#### What this exercise asks
[1] Duplicate the part of the Databricks staging prerequisites page that opens with the words containing "2. 2Create the" and closes with "the EC2 instance.".
[2] Using the Databricks staging prerequisites page, state yes or no for each statement below and quote the words that decide it: (a) IAM authentication can be configured when the Secure Agent runs on an Amazon EC2 system; (b) both AWS and Azure staging must be configured for the SQL warehouse, whatever the deployed environment; (c) the Amazon EC2 role is assigned to the EC2 instance.

#### Extract
Connections > Databricks Delta connection > Staging prerequisites
  

Staging prerequisites

Before you create a connection, you must perform certain prerequisite tasks to configure the staging environment to connect to SQL warehouse or Databricks cluster.

SQL warehouse

Configure either the AWS or Azure staging environment for the SQL warehouse based on the deployed environment. You also need to configure the Spark parameters for the SQL warehouse to use Azure and AWS staging.

Configure AWS staging

Configure IAM AssumeRole authentication to use AWS staging for the SQL warehouse.

IAM AssumeRole authentication

You can enable IAM AssumeRole authentication in Databricks Delta for secure and controlled access to the Amazon S3 staging bucket when you run tasks.
You can configure IAM authentication when the Secure Agent runs on an Amazon Elastic Compute Cloud (EC2) system.
Perform the following steps to configure IAM authentication on EC2:
  1. 1Create a minimal Amazon IAM policy.
  2. 2Create the Amazon EC2 role. The Amazon EC2 role is used when you create an EC2 system.
  3. For more information about creating the Amazon EC2 role, see the AWS documentation.
  4. 3Link the minimal Amazon IAM policy with the Amazon EC2 role.
  5. 4Create an EC2 instance. Assign the Amazon EC2 role that you created to the EC2 instance.

#### Information supplied
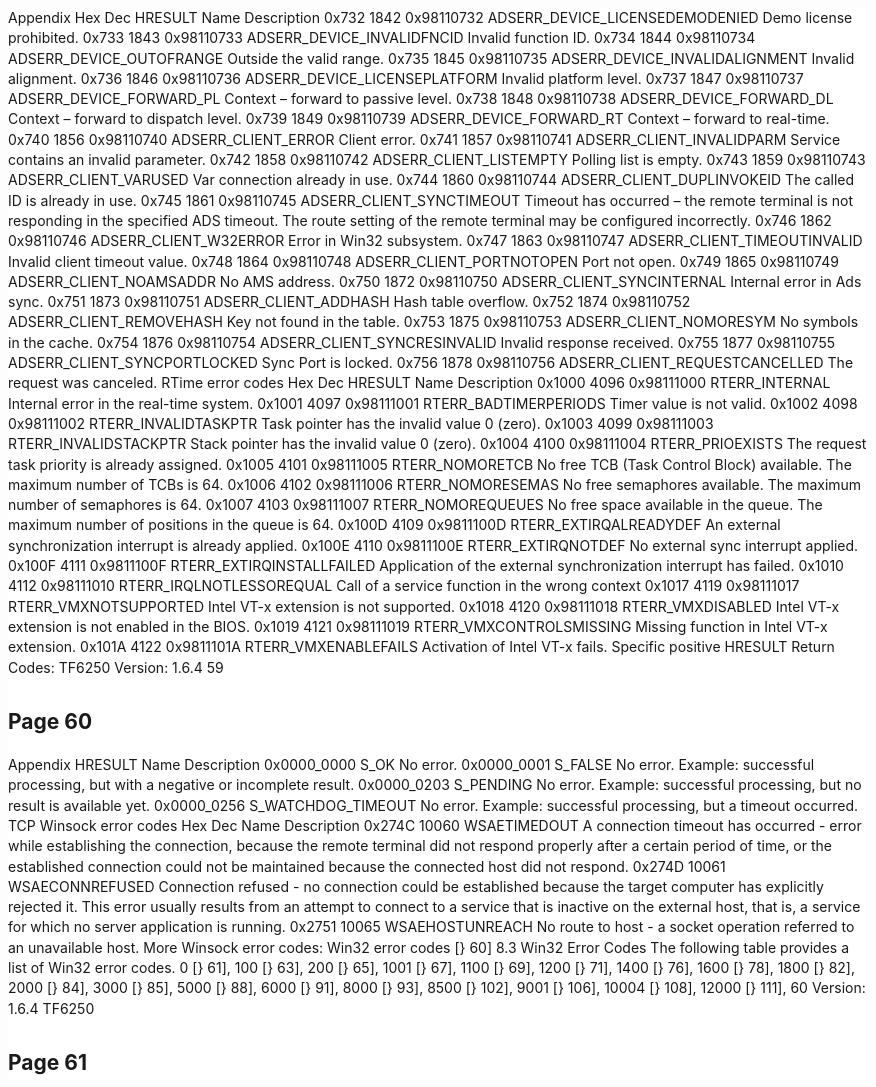 Appendix Hex Dec HRESULT Name Description 0x732 1842 0x98110732 ADSERR_DEVICE_LICENSEDEMODENIED Demo license prohibited. 0x733 1843 0x98110733 ADSERR_DEVICE_INVALIDFNCID Invalid function ID. 0x734 1844 0x98110734 ADSERR_DEVICE_OUTOFRANGE Outside the valid range. 0x735 1845 0x98110735 ADSERR_DEVICE_INVALIDALIGNMENT Invalid alignment. 0x736 1846 0x98110736 ADSERR_DEVICE_LICENSEPLATFORM Invalid platform level. 0x737 1847 0x98110737 ADSERR_DEVICE_FORWARD_PL Context – forward to passive level. 0x738 1848 0x98110738 ADSERR_DEVICE_FORWARD_DL Context – forward to dispatch level. 0x739 1849 0x98110739 ADSERR_DEVICE_FORWARD_RT Context – forward to real-time. 0x740 1856 0x98110740 ADSERR_CLIENT_ERROR Client error. 0x741 1857 0x98110741 ADSERR_CLIENT_INVALIDPARM Service contains an invalid parameter. 0x742 1858 0x98110742 ADSERR_CLIENT_LISTEMPTY Polling list is empty. 0x743 1859 0x98110743 ADSERR_CLIENT_VARUSED Var connection already in use. 0x744 1860 0x98110744 ADSERR_CLIENT_DUPLINVOKEID The called ID is already in use. 0x745 1861 0x98110745 ADSERR_CLIENT_SYNCTIMEOUT Timeout has occurred – the remote terminal is not responding in the specified ADS timeout. The route setting of the remote terminal may be configured incorrectly. 0x746 1862 0x98110746 ADSERR_CLIENT_W32ERROR Error in Win32 subsystem. 0x747 1863 0x98110747 ADSERR_CLIENT_TIMEOUTINVALID Invalid client timeout value. 0x748 1864 0x98110748 ADSERR_CLIENT_PORTNOTOPEN Port not open. 0x749 1865 0x98110749 ADSERR_CLIENT_NOAMSADDR No AMS address. 0x750 1872 0x98110750 ADSERR_CLIENT_SYNCINTERNAL Internal error in Ads sync. 0x751 1873 0x98110751 ADSERR_CLIENT_ADDHASH Hash table overflow. 0x752 1874 0x98110752 ADSERR_CLIENT_REMOVEHASH Key not found in the table. 0x753 1875 0x98110753 ADSERR_CLIENT_NOMORESYM No symbols in the cache. 0x754 1876 0x98110754 ADSERR_CLIENT_SYNCRESINVALID Invalid response received. 0x755 1877 0x98110755 ADSERR_CLIENT_SYNCPORTLOCKED Sync Port is locked. 0x756 1878 0x98110756 ADSERR_CLIENT_REQUESTCANCELLED The request was canceled. RTime error codes Hex Dec HRESULT Name Description 0x1000 4096 0x98111000 RTERR_INTERNAL Internal error in the real-time system. 0x1001 4097 0x98111001 RTERR_BADTIMERPERIODS Timer value is not valid. 0x1002 4098 0x98111002 RTERR_INVALIDTASKPTR Task pointer has the invalid value 0 (zero). 0x1003 4099 0x98111003 RTERR_INVALIDSTACKPTR Stack pointer has the invalid value 0 (zero). 0x1004 4100 0x98111004 RTERR_PRIOEXISTS The request task priority is already assigned. 0x1005 4101 0x98111005 RTERR_NOMORETCB No free TCB (Task Control Block) available. The maximum number of TCBs is 64. 0x1006 4102 0x98111006 RTERR_NOMORESEMAS No free semaphores available. The maximum number of semaphores is 64. 0x1007 4103 0x98111007 RTERR_NOMOREQUEUES No free space available in the queue. The maximum number of positions in the queue is 64. 0x100D 4109 0x9811100D RTERR_EXTIRQALREADYDEF An external synchronization interrupt is already applied. 0x100E 4110 0x9811100E RTERR_EXTIRQNOTDEF No external sync interrupt applied. 0x100F 4111 0x9811100F RTERR_EXTIRQINSTALLFAILED Application of the external synchronization interrupt has failed. 0x1010 4112 0x98111010 RTERR_IRQLNOTLESSOREQUAL Call of a service function in the wrong context 0x1017 4119 0x98111017 RTERR_VMXNOTSUPPORTED Intel VT-x extension is not supported. 0x1018 4120 0x98111018 RTERR_VMXDISABLED Intel VT-x extension is not enabled in the BIOS. 0x1019 4121 0x98111019 RTERR_VMXCONTROLSMISSING Missing function in Intel VT-x extension. 0x101A 4122 0x9811101A RTERR_VMXENABLEFAILS Activation of Intel VT-x fails. Specific positive HRESULT Return Codes: TF6250 Version: 1.6.4 59
## Page 60

Appendix HRESULT Name Description 0x0000_0000 S_OK No error. 0x0000_0001 S_FALSE No error. Example: successful processing, but with a negative or incomplete result. 0x0000_0203 S_PENDING No error. Example: successful processing, but no result is available yet. 0x0000_0256 S_WATCHDOG_TIMEOUT No error. Example: successful processing, but a timeout occurred. TCP Winsock error codes Hex Dec Name Description 0x274C 10060 WSAETIMEDOUT A connection timeout has occurred - error while establishing the connection, because the remote terminal did not respond properly after a certain period of time, or the established connection could not be maintained because the connected host did not respond. 0x274D 10061 WSAECONNREFUSED Connection refused - no connection could be established because the target computer has explicitly rejected it. This error usually results from an attempt to connect to a service that is inactive on the external host, that is, a service for which no server application is running. 0x2751 10065 WSAEHOSTUNREACH No route to host - a socket operation referred to an unavailable host. More Winsock error codes: Win32 error codes [} 60] 8.3 Win32 Error Codes The following table provides a list of Win32 error codes. 0 [} 61], 100 [} 63], 200 [} 65], 1001 [} 67], 1100 [} 69], 1200 [} 71], 1400 [} 76], 1600 [} 78], 1800 [} 82], 2000 [} 84], 3000 [} 85], 5000 [} 88], 6000 [} 91], 8000 [} 93], 8500 [} 102], 9001 [} 106], 10004 [} 108], 12000 [} 111], 60 Version: 1.6.4 TF6250
## Page 61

#### Task answers
[1]
2. 2Create the Amazon EC2 role. The Amazon EC2 role is used when you create an EC2 system.
  3. For more information about creating the Amazon EC2 role, see the AWS documentation.
  4. 3Link the minimal Amazon IAM policy with the Amazon EC2 role.
  5. 4Create an EC2 instance. Assign the Amazon EC2 role that you created to the EC2 instance.

[2]
(a) Yes: "You can configure IAM authentication when the Secure Agent runs on an Amazon Elastic Compute Cloud (EC2) system."
(b) No: "Configure either the AWS or Azure staging environment for the SQL warehouse based on the deployed environment."
(c) Yes: "Assign the Amazon EC2 role that you created to the EC2 instance."